Supplied text:
◆ ◆ ◆

Remove Invalid Parentheses | Hard

Leetcode

Intuition:

- Use DFS to recursively either remove the character or just continue.

Gotchas:

- The program expects empty string in the answer if there are no other matches
- non-parenthesis characters is like a no-op character, that moves the iterator without doing anything.
- The answer needs to be in set to avoid duplicates
- left parenthesis(L) has a preferential consideration over right parenthesis(R) since R is an invariant if there is more R than L at any given position.

Base case:

- The resulting answer should have a matching number of parenthesis.
- Iteration ends when the iteration reaches the end of the string

Solution 1 (One pass, no extra memory) :

class Solution:
    def removeInvalidParentheses(self, s: str) -> List[str]:
        ans = set()
        N = len(s)
        length = 0
        def traverse(left, right, i, stack):
            nonlocal s, ans, N, length
            if i == N:
                if stack and left == 0 and right == 0: #3
                    if len(stack) > length:
                        ans = {stack}
                        length = len(stack)

◆ ◆ ◆

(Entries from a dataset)

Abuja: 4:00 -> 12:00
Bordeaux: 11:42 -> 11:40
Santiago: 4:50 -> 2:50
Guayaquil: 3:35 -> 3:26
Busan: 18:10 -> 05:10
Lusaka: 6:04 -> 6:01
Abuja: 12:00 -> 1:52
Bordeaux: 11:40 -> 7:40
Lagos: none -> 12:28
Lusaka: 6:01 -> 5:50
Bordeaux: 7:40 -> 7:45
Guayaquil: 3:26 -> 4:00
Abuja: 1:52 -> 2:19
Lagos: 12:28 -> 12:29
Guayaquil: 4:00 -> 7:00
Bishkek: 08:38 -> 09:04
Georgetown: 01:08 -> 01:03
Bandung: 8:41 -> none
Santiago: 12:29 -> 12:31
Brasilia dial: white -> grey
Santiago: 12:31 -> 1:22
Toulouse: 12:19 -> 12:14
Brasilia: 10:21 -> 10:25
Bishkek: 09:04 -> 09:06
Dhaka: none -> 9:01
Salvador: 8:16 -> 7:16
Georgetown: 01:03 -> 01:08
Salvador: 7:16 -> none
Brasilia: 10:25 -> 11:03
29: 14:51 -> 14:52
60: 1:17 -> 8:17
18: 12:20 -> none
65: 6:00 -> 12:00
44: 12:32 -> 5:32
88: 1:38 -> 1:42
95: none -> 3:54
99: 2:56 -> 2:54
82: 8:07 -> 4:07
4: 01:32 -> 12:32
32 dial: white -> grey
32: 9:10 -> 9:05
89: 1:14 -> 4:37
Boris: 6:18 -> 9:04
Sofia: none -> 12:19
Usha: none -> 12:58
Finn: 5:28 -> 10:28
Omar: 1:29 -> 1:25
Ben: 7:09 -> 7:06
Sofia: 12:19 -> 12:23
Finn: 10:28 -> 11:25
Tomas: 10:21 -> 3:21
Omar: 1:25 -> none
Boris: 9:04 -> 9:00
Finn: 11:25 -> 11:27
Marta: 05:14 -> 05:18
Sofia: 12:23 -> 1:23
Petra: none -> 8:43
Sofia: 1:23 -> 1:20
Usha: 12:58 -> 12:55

◆ ◆ ◆

Task instructions: Pick up the write-up on removing invalid parentheses after its final line and continue it.

Task response:
                    elif len(stack) == length:
                        ans.add(stack)
            else:

                if s[i] == '(':
                    if right==0:
                        traverse(left+1, right, i+1, stack+s[i])
                    traverse(left, right, i+1, stack)
                elif s[i] == ')':
                    if left > 0:
                        traverse(left-1, right, i+1, stack+s[i])
                    traverse(left, right, i+1, stack) 
                else:
                    traverse(left, right, i+1, stack+s[i])
        traverse(0,0,0,"")
        return ans or [""] #1

Solution 2 (Two Pass, calculate the invariants first)

class Solution:
    def removeInvalidParentheses(self, s: str) -> List[str]:
        ans = set()
        N = len(s)
        left_rem, right_rem = 0, 0
        for i in range(N):
            if s[i] == '(':
                left_rem +=1        # Preferential treatment of L
            elif s[i] == ')':
                if left_rem > 0:
                    left_rem -= 1
                else:
                    right_rem += 1

        def dfs(i, left, right, left_rem, right_rem, stack):
            nonlocal ans
            if i == N:
                if left_rem == 0 and right_rem == 0:
                    ans.add(stack)
                return
            else:
                if s[i] == "(":
                    if left_rem > 0:   
                        dfs(i+1, left, right, left_rem-1, right_rem, stack)
                    # Preferential treatment of L. No condition for considering it
                    dfs(i+1, left+1, right, left_rem, right_rem, stack+s[i])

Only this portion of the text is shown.